A defining figure of the “New Hollywood” that flourished in the 1970s, Paul Schrader (b. 1946), unlike contemporaries such as Francis Ford Coppola or Martin Scorsese, began not as a student of filmmaking but as an aspiring film historian and critic. Like the key French New Wave directors – and American filmmakers such as Peter Bogdanovich – Schrader began as a writer about film, using the publication of his master's thesis, the highly respected Transcendental Style in Film: Ozu, Bresson, Dreyer (1972), as the calling card to his parallel and equally successful careers as a screenwriter and, eventually, director.
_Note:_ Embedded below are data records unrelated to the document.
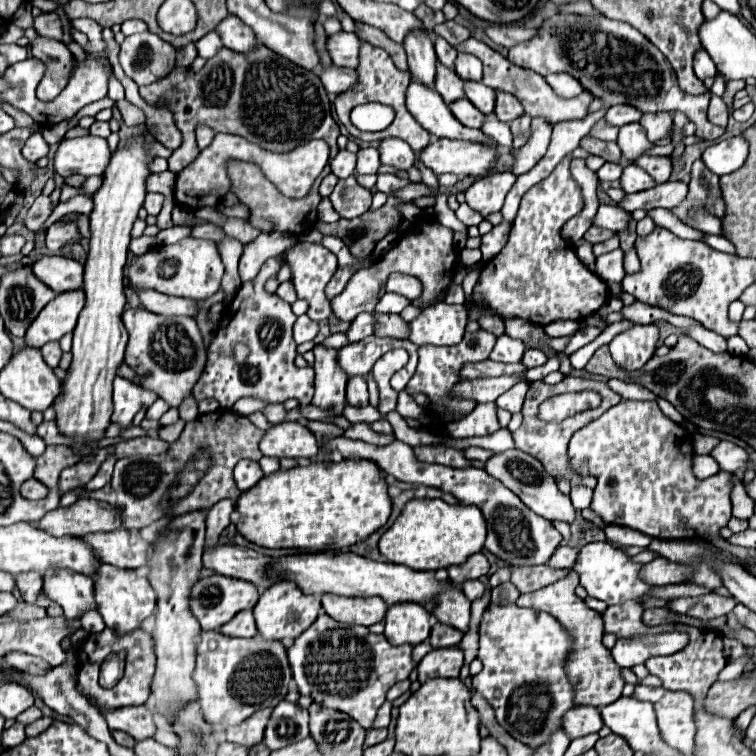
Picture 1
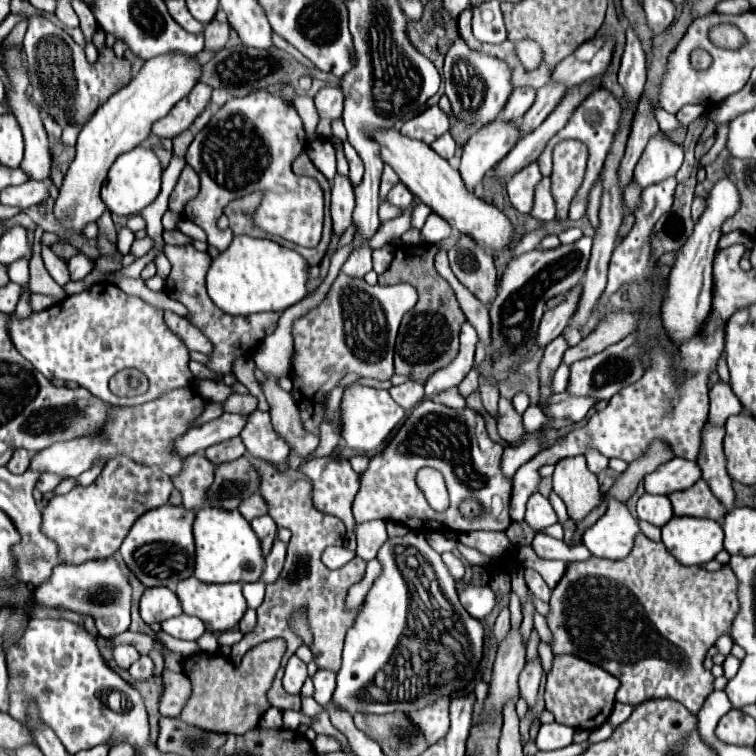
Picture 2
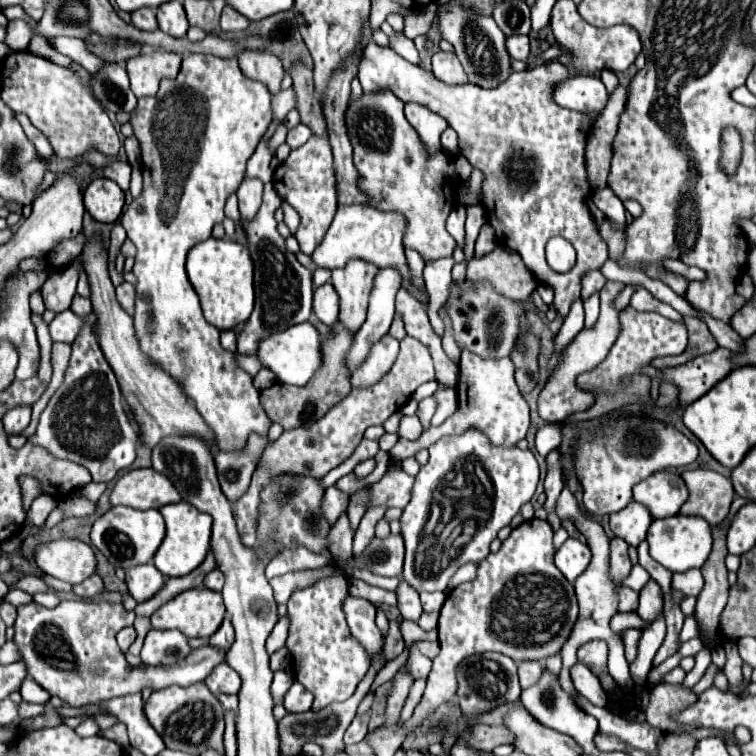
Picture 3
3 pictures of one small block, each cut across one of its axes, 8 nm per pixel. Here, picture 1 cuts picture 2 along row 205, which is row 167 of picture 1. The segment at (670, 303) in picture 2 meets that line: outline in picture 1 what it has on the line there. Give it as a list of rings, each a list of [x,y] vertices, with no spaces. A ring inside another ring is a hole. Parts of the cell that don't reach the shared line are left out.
[[[734,136],[720,144],[714,144],[706,148],[706,152],[702,154],[706,168],[716,176],[736,172],[740,166],[744,166],[746,158],[748,158],[748,140],[742,136]]]

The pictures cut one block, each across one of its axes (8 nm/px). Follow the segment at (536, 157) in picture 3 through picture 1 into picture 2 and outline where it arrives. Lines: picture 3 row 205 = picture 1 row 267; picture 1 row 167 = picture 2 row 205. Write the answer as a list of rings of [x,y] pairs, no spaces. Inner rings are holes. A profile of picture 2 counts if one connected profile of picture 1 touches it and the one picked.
[[[564,140],[554,150],[554,170],[552,170],[552,194],[556,198],[556,220],[568,218],[570,200],[574,198],[580,182],[584,178],[588,160],[588,150],[582,142]]]

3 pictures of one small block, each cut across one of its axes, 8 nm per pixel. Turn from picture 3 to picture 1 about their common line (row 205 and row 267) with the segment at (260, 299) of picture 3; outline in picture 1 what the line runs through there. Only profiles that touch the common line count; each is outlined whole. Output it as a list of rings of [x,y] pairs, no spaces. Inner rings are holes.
[[[276,258],[266,260],[256,280],[242,284],[236,298],[226,308],[216,336],[208,346],[206,370],[196,382],[196,390],[192,388],[196,400],[214,398],[222,408],[230,408],[236,400],[246,396],[260,398],[268,404],[286,402],[288,398],[296,398],[300,404],[310,404],[314,396],[314,368],[294,366],[296,342],[292,340],[292,324],[296,322],[296,316],[288,302],[280,300],[276,294],[264,292],[266,280],[278,274],[280,266],[282,264]],[[236,344],[244,344],[250,350],[244,362],[236,362],[234,358]]]

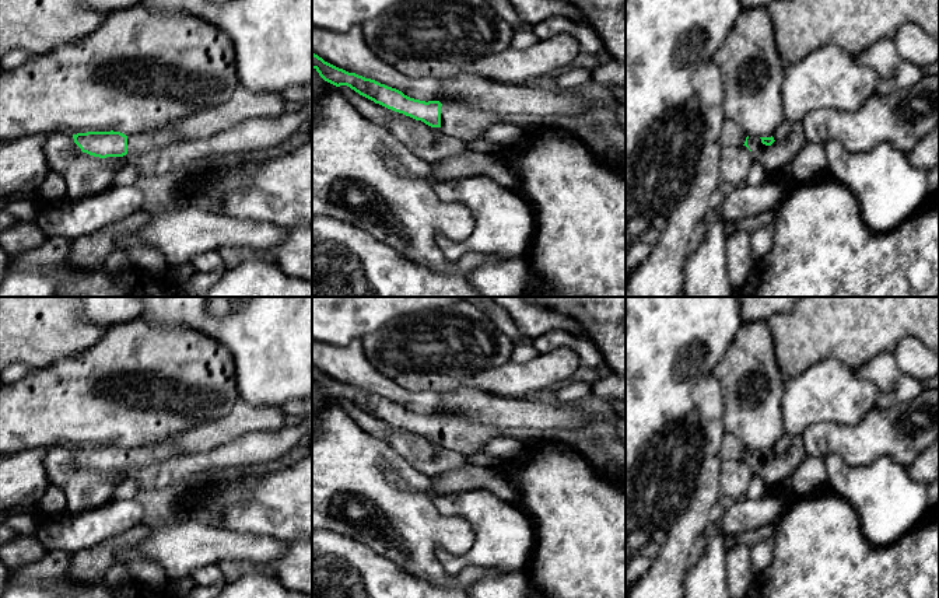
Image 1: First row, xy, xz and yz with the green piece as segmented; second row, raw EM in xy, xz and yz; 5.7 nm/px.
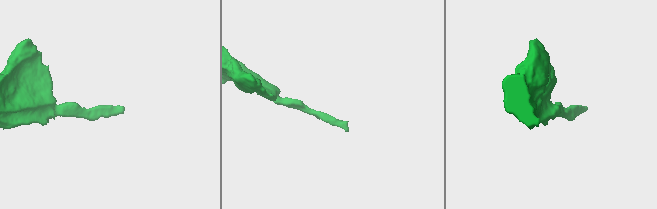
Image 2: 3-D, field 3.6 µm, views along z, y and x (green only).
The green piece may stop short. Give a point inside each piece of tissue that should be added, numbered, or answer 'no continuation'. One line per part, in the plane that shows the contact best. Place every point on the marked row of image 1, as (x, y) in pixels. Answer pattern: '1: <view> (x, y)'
1: xz (458, 121)

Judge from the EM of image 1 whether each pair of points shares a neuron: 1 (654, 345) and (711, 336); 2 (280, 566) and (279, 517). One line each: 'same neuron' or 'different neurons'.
1: same neuron
2: different neurons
His script for the hit The Yakuza (1974), co-written with his brother, made Schrader a highly sought-after writer whose popularity was furthered by his second and still most famous screenplay, Taxi Driver (1975), the first of four he would write for Scorsese.

While continuing to write prolifically, Schrader quickly established himself as a talented director and bold visual stylist with his hard-hitting debut feature Blue Collar (1977). Over the subsequent three decades, he has made a string of highly original films that, echoing the Dreyer and Bresson examined in Transcendental Style, reject the humanist cinema of empowered protagonists to focus instead on heroes at the mercy of larger, often unseen – or even unknown – forces. Locked in a constant struggle, the lonely figures at the heart of Schrader’s films can at best achieve only pyrrhic and ironic victories. Even when dealing with the iconic figures of recent history –Yukio Mishima, Patty Hearst – Schrader's films achieve a depth of character rare in American cinema, shaped by an unflinching psychological realism that studies the deep fissures in the often elaborate masks behind which his protagonists hide.

To celebrate the re-release of Schrader's searing epic of an untamed ego in an anxious age, Mishima: A Life in Four Parts (screening in a glorious new print), we are honored to welcome Paul Schrader to the Harvard Film Archive for a weekend long retrospective and a discussion of his life in film.